Barclays to provide corporate customers with finger vein biometric devices

Barclays' Biometric Reader
BIOMETRIC READER: The device scans the pattern made by blood vessels in a user’s finger

Barclays is to provide its UK corporate banking customers with finger vein biometric authentication devices that will let them “easily access their online bank accounts and authorise payments within seconds, without the need for PIN, passwords or authentication codes.”

The VeinID devices, manufactured by Hitachi, “can read and verify the users’ unique vein patterns in the finger”. They will be rolled out to corporate customers from 2015 with, Barclays says, “future potential for it to be introduced more widely in UK branch networks, bringing this powerful technology to millions of consumers.”

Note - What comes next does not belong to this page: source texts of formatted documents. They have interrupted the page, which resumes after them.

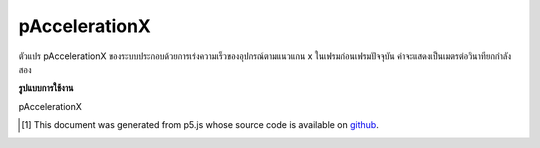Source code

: .. raw:: html

	<script src="https://sketch.netpie.io/widget/p5-widget.js"></script>

pAccelerationX
================

ตัวแปร pAccelerationX ของระบบประกอบด้วยการเร่งความเร็วของอุปกรณ์ตามแนวแกน x ในเฟรมก่อนเฟรมปัจจุบัน ค่าจะแสดงเป็นเมตรต่อวินาทียกกำลังสอง

.. The system variable pAccelerationX always contains the acceleration of the
.. device along the x axis in the frame previous to the current frame. Value
.. is represented as meters per second squared.

**รูปแบบการใช้งาน**

pAccelerationX

..  [#f1] This document was generated from p5.js whose source code is available on `github <https://github.com/processing/p5.js>`_.
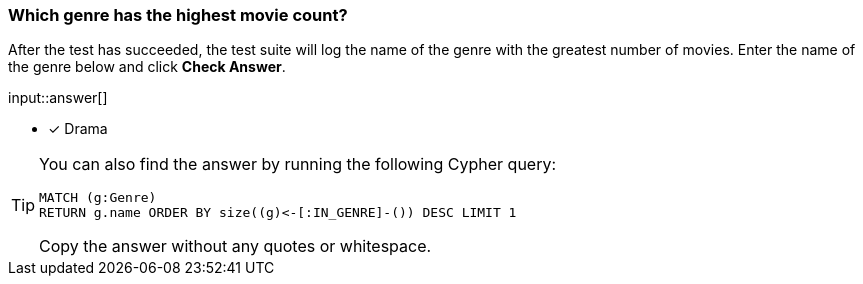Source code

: [.question.freetext]
=== Which genre has the highest movie count?

After the test has succeeded, the test suite will log the name of the genre with the greatest number of movies.
Enter the name of the genre below and click **Check Answer**.

input::answer[]

* [x] Drama

[TIP]
====

You can also find the answer by running the following Cypher query:

[source,cypher]
----
MATCH (g:Genre)
RETURN g.name ORDER BY size((g)<-[:IN_GENRE]-()) DESC LIMIT 1
----

Copy the answer without any quotes or whitespace.
====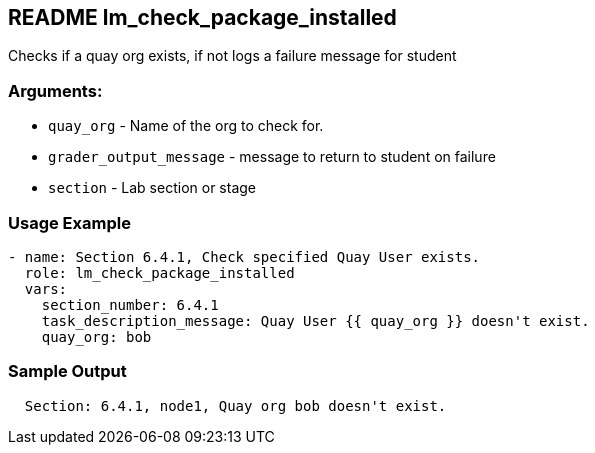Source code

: == README lm_check_package_installed

Checks if a quay org exists, if not logs a failure message for student

=== Arguments:

* `quay_org` - Name of the org to check for.
* `grader_output_message` - message to return to student on failure 
* `section` - Lab section or stage


=== Usage Example

[source,yaml]
----
- name: Section 6.4.1, Check specified Quay User exists.
  role: lm_check_package_installed
  vars:
    section_number: 6.4.1
    task_description_message: Quay User {{ quay_org }} doesn't exist.
    quay_org: bob
----

=== Sample Output

[source,bash]
----
  Section: 6.4.1, node1, Quay org bob doesn't exist.
----
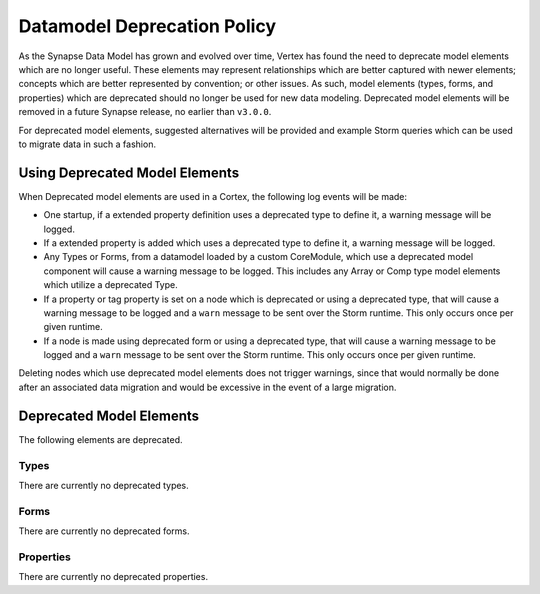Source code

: 
.. _dm-deprecation-policy:

============================
Datamodel Deprecation Policy
============================

As the Synapse Data Model has grown and evolved over time, Vertex has found the need
to deprecate model elements which are no longer useful. These elements may represent
relationships which are better captured with newer elements; concepts which are better
represented by convention; or other issues. As such, model elements (types, forms,
and properties) which are deprecated should no longer be used for new data modeling.
Deprecated model elements will be removed in a future Synapse release, no earlier than
``v3.0.0``.

For deprecated model elements, suggested alternatives will be provided and example Storm
queries which can be used to migrate data in such a fashion.

Using Deprecated Model Elements
-------------------------------

When Deprecated model elements are used in a Cortex, the following log events will be made:

- One startup, if a extended property definition uses a deprecated type to define it,
  a warning message will be logged.
- If a extended property is added which uses a deprecated type to define it, a warning
  message will be logged.
- Any Types or Forms, from a datamodel loaded by a custom CoreModule, which use a
  deprecated model component will cause a warning message to be logged. This includes
  any Array or Comp type model elements which utilize a deprecated Type.
- If a property or tag property is set on a node which is deprecated or using a
  deprecated type, that will cause a warning message to be logged and a ``warn``
  message to be sent over the Storm runtime. This only occurs once per given runtime.
- If a node is made using deprecated form or using a deprecated type, that will cause
  a warning message to be logged and a ``warn`` message to be sent over the Storm
  runtime. This only occurs once per given runtime.

Deleting nodes which use deprecated model elements does not trigger warnings, since that
would normally be done after an associated data migration and would be excessive in
the event of a large migration.

Deprecated Model Elements
-------------------------

The following elements are deprecated.

Types
+++++

There are currently no deprecated types.

Forms
+++++

There are currently no deprecated forms.

Properties
++++++++++

There are currently no deprecated properties.
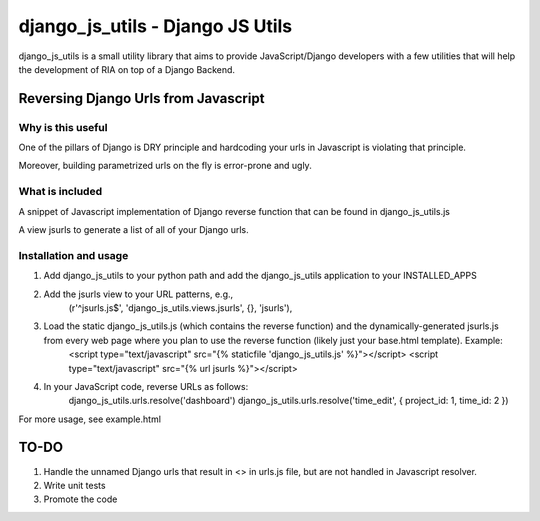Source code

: ==========================
django_js_utils - Django JS Utils
==========================

django_js_utils is a small utility library that aims to provide JavaScript/Django developers with
a few utilities that will help the development of RIA on top of a
Django Backend.

Reversing Django Urls from Javascript
-------------------------------------
Why is this useful
******************
One of the pillars of Django is DRY principle and hardcoding your urls in Javascript is violating that principle.

Moreover, building parametrized urls on the fly is error-prone and ugly.

What is included
****************
A snippet of Javascript implementation of Django reverse function that can be found in django_js_utils.js

A view jsurls to generate a list of all of your Django urls.

Installation and usage
**********************

1. Add django_js_utils to your python path and add the django_js_utils application to your INSTALLED_APPS

2. Add the jsurls view to your URL patterns, e.g.,
    (r'^jsurls.js$', 'django_js_utils.views.jsurls', {}, 'jsurls'),

3. Load the static django_js_utils.js (which contains the reverse function) and the dynamically-generated jsurls.js from every web page where you plan to use the reverse function (likely just your base.html template). Example:
    <script type="text/javascript" src="{% staticfile 'django_js_utils.js' %}"></script>
    <script type="text/javascript" src="{% url jsurls %}"></script>

4. In your JavaScript code, reverse URLs as follows:
    django_js_utils.urls.resolve('dashboard')
    django_js_utils.urls.resolve('time_edit', { project_id: 1, time_id: 2 })

For more usage, see example.html


TO-DO
------
1. Handle the unnamed Django urls that result in <> in urls.js file, but are not handled in Javascript resolver.

2. Write unit tests

3. Promote the code 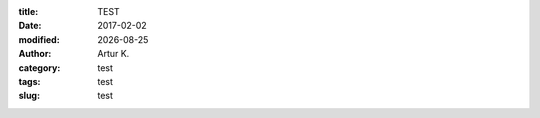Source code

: .. |date| date:: %Y-%m-%d

:title: TEST
:date: 2017-02-02
:modified: |date|
:author: Artur K.
:category: test
:tags: test
:slug: test

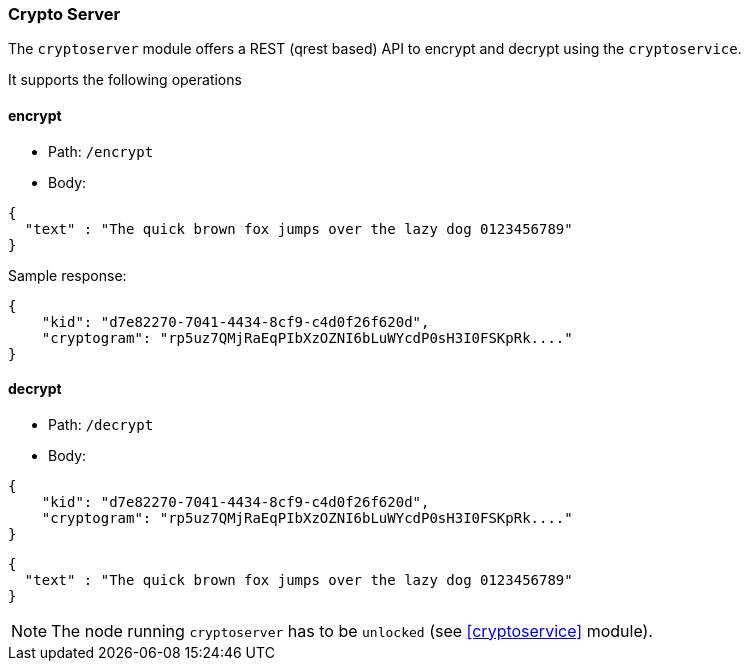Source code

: === Crypto Server

The `cryptoserver` module offers a REST (qrest based) API to encrypt and decrypt using the `cryptoservice`.

It supports the following operations

==== encrypt

* Path: `/encrypt`
* Body:

[source,json]
-------------
{
  "text" : "The quick brown fox jumps over the lazy dog 0123456789"
}
-------------


Sample response:

[source,json]
-------------
{
    "kid": "d7e82270-7041-4434-8cf9-c4d0f26f620d",
    "cryptogram": "rp5uz7QMjRaEqPIbXzOZNI6bLuWYcdP0sH3I0FSKpRk...."
}
-------------


==== decrypt

* Path: `/decrypt`
* Body:

[source,json]
-------------
{
    "kid": "d7e82270-7041-4434-8cf9-c4d0f26f620d",
    "cryptogram": "rp5uz7QMjRaEqPIbXzOZNI6bLuWYcdP0sH3I0FSKpRk...."
}
-------------

[source,json]
-------------
{
  "text" : "The quick brown fox jumps over the lazy dog 0123456789"
}
-------------

[NOTE]
======
The node running `cryptoserver` has to be `unlocked` (see <<cryptoservice>> module).
======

“Hitachi’s VeinID is recognised as one of the most secure biometrics in the market,” the bank adds. “Unlike fingerprints, vein patterns are extremely difficult to spoof or replicate. The scanned finger must be attached to a live human body in order for the veins in the finger to be authenticated. Barclays will not hold the user’s vein pattern and there will be no public record of it.”

The technology is already used by a number of banks for password replacement, single sign-on and ATM machine transactions in Japan, North America and Europe, Barclays says, but “the combination of vein biometric and highly secure digital signature technology in the Barclays Biometric Reader is a first for the global financial sector.”

“This solution is at the leading edge of innovation and is in direct response to client concerns about the threat of online fraud while making our customers’ lives easier through its convenience,” Ashok Vaswani, CEO of Barclays Personal and Corporate Banking, explains.

“We have shown the technology to a range of businesses and the interest and enthusiasm for the product is tremendous. The technology has also been tested by Hitachi for many years and it will be game-changing for UK businesses and consumers. Ultimately, I hope this will pave the way for other institutions to adopt equally robust technology in the fight against online crime.”